PROBLEM STATEMENT:
Every entry below should be printed exactly, without its images.

EXTRACTED DATA:
- - - - - - -

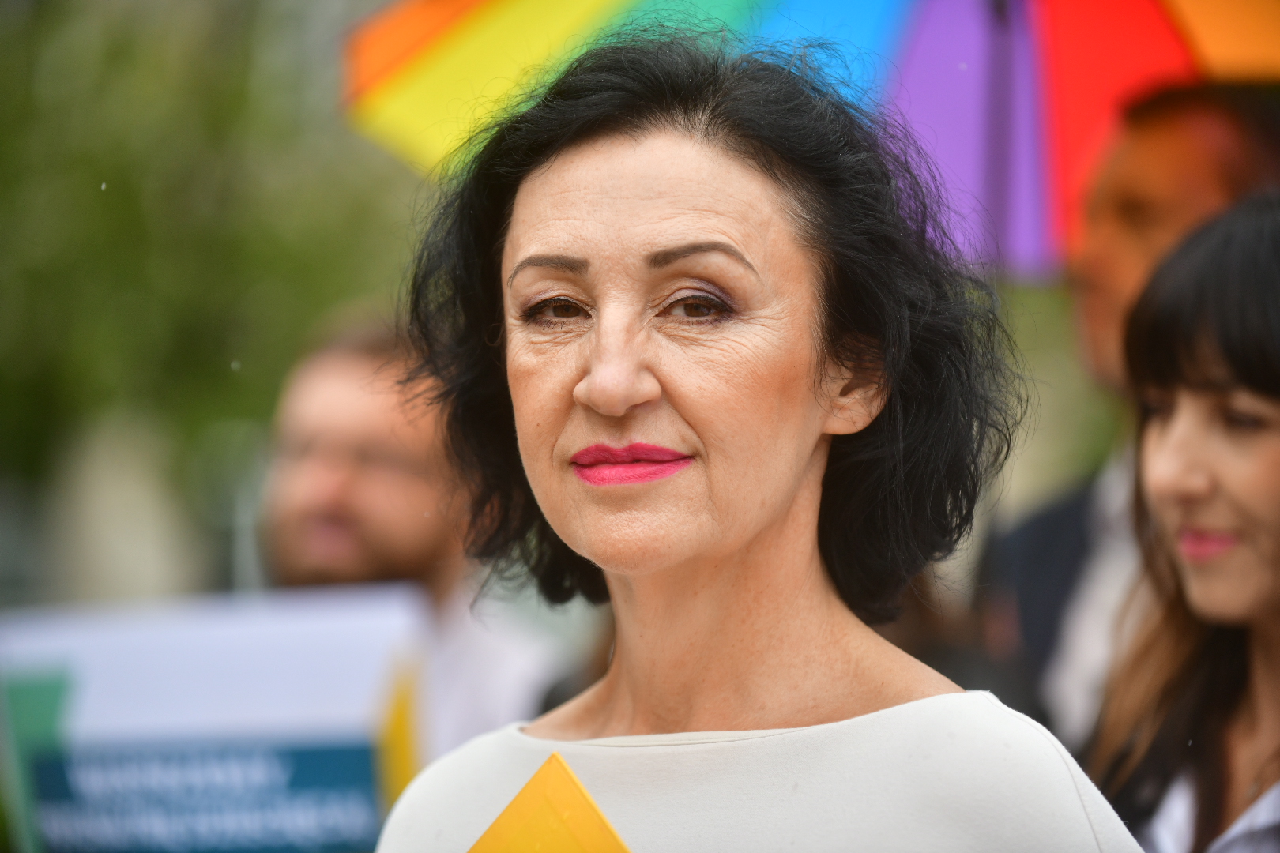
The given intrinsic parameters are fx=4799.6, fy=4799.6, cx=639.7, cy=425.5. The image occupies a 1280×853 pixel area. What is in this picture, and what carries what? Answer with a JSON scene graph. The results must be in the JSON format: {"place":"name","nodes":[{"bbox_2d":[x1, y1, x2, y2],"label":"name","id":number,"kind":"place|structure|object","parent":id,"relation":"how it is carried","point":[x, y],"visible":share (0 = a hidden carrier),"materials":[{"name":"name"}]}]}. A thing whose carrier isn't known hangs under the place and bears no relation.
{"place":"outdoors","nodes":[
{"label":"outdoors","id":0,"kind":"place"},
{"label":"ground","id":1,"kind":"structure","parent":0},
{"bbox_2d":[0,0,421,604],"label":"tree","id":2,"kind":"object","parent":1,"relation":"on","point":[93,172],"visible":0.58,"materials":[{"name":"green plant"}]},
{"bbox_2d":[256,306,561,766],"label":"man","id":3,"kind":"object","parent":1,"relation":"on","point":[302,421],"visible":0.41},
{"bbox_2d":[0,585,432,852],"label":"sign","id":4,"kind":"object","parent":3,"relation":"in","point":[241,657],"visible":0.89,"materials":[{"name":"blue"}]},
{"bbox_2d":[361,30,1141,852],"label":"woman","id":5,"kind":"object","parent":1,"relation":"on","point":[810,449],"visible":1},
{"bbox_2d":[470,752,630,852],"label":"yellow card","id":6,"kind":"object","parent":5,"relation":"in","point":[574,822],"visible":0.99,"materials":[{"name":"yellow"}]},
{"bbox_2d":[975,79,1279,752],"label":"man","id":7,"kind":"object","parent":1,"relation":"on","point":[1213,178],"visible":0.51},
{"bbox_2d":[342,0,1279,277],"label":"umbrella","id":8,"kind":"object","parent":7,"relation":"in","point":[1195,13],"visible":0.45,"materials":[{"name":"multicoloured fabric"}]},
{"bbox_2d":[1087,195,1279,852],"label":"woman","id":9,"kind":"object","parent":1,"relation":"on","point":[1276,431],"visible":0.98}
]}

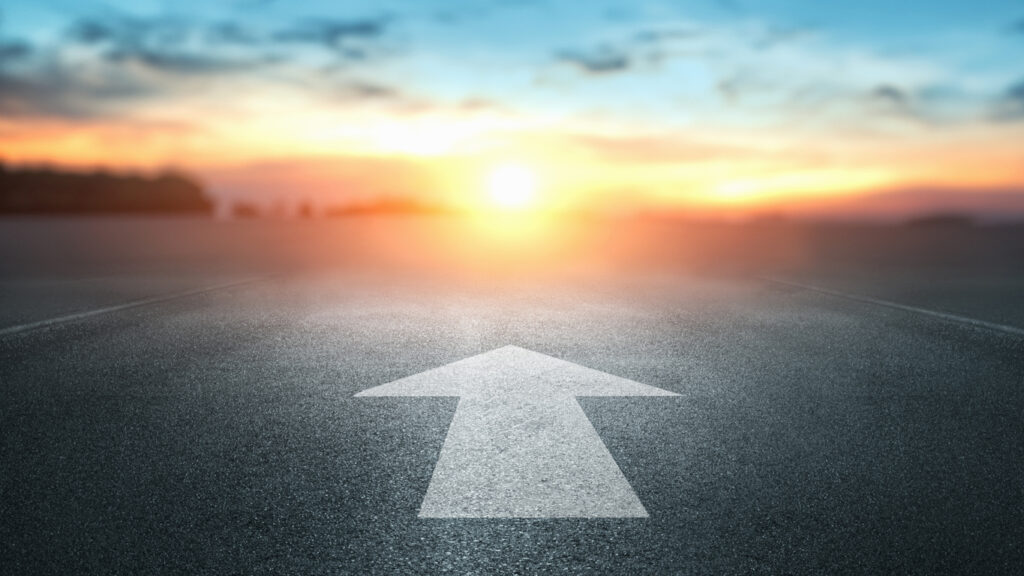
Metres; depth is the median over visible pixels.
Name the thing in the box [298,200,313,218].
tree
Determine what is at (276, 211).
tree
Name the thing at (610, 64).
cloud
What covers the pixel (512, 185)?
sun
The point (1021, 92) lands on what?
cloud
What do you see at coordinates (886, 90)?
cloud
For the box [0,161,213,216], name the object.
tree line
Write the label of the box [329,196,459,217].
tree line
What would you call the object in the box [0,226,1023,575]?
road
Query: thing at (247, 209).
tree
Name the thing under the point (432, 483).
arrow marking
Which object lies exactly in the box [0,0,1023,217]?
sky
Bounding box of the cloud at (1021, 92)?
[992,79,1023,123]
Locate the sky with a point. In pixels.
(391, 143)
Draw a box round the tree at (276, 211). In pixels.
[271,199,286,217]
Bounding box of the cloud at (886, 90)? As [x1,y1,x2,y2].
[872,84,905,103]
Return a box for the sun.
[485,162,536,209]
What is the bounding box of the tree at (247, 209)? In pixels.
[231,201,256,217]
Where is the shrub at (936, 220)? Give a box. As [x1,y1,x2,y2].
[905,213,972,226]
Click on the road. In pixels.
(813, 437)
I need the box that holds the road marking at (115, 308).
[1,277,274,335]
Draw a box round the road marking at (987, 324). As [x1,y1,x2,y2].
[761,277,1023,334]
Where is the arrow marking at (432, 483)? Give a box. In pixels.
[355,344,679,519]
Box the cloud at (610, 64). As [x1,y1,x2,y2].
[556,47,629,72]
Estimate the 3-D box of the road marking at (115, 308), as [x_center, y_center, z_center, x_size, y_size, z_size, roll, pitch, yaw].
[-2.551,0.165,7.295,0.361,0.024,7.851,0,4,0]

- - - - - - -

TASK OUTPUT:
The given intrinsic parameters are fx=4799.6, fy=4799.6, cx=639.7, cy=425.5. The image occupies a 1280×853 pixel area. What is in this picture, and what carries what? Answer with a JSON scene graph. The results must be in the JSON format: {"place":"name","nodes":[{"bbox_2d":[x1, y1, x2, y2],"label":"name","id":number,"kind":"place|structure|object","parent":id,"relation":"how it is carried","point":[x, y],"visible":share (0 = a hidden carrier),"materials":[{"name":"name"}]}]}. A thing whose carrier isn't known hangs under the place and bears no relation.
{"place":"outdoors","nodes":[
{"label":"outdoors","id":0,"kind":"place"},
{"label":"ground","id":1,"kind":"structure","parent":0},
{"bbox_2d":[0,0,421,604],"label":"tree","id":2,"kind":"object","parent":1,"relation":"on","point":[93,172],"visible":0.58,"materials":[{"name":"green plant"}]},
{"bbox_2d":[256,306,561,766],"label":"man","id":3,"kind":"object","parent":1,"relation":"on","point":[302,421],"visible":0.41},
{"bbox_2d":[0,585,432,852],"label":"sign","id":4,"kind":"object","parent":3,"relation":"in","point":[241,657],"visible":0.89,"materials":[{"name":"blue"}]},
{"bbox_2d":[361,30,1141,852],"label":"woman","id":5,"kind":"object","parent":1,"relation":"on","point":[810,449],"visible":1},
{"bbox_2d":[470,752,630,852],"label":"yellow card","id":6,"kind":"object","parent":5,"relation":"in","point":[574,822],"visible":0.99,"materials":[{"name":"yellow"}]},
{"bbox_2d":[975,79,1279,752],"label":"man","id":7,"kind":"object","parent":1,"relation":"on","point":[1213,178],"visible":0.51},
{"bbox_2d":[342,0,1279,277],"label":"umbrella","id":8,"kind":"object","parent":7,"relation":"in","point":[1195,13],"visible":0.45,"materials":[{"name":"multicoloured fabric"}]},
{"bbox_2d":[1087,195,1279,852],"label":"woman","id":9,"kind":"object","parent":1,"relation":"on","point":[1276,431],"visible":0.98}
]}

Metres; depth is the median over visible pixels.
Name the thing in the box [298,200,313,218].
tree
Determine what is at (276, 211).
tree
Name the thing at (610, 64).
cloud
What covers the pixel (512, 185)?
sun
The point (1021, 92) lands on what?
cloud
What do you see at coordinates (886, 90)?
cloud
For the box [0,161,213,216], name the object.
tree line
Write the label of the box [329,196,459,217].
tree line
What would you call the object in the box [0,226,1023,575]?
road
Query: thing at (247, 209).
tree
Name the thing under the point (432, 483).
arrow marking
Which object lies exactly in the box [0,0,1023,217]?
sky
Bounding box of the cloud at (1021, 92)?
[992,79,1023,123]
Locate the sky with a point. In pixels.
(391, 143)
Draw a box round the tree at (276, 211). In pixels.
[271,199,286,217]
Bounding box of the cloud at (886, 90)? As [x1,y1,x2,y2].
[872,84,905,103]
Return a box for the sun.
[485,162,536,209]
What is the bounding box of the tree at (247, 209)? In pixels.
[231,201,256,217]
Where is the shrub at (936, 220)? Give a box. As [x1,y1,x2,y2].
[905,213,972,226]
Click on the road. In pixels.
(813, 437)
I need the box that holds the road marking at (115, 308).
[1,277,274,335]
Draw a box round the road marking at (987, 324). As [x1,y1,x2,y2].
[761,277,1023,334]
Where is the arrow marking at (432, 483)? Give a box. In pixels.
[355,344,679,519]
Box the cloud at (610, 64). As [x1,y1,x2,y2].
[556,47,629,72]
Estimate the 3-D box of the road marking at (115, 308), as [x_center, y_center, z_center, x_size, y_size, z_size, roll, pitch, yaw].
[-2.551,0.165,7.295,0.361,0.024,7.851,0,4,0]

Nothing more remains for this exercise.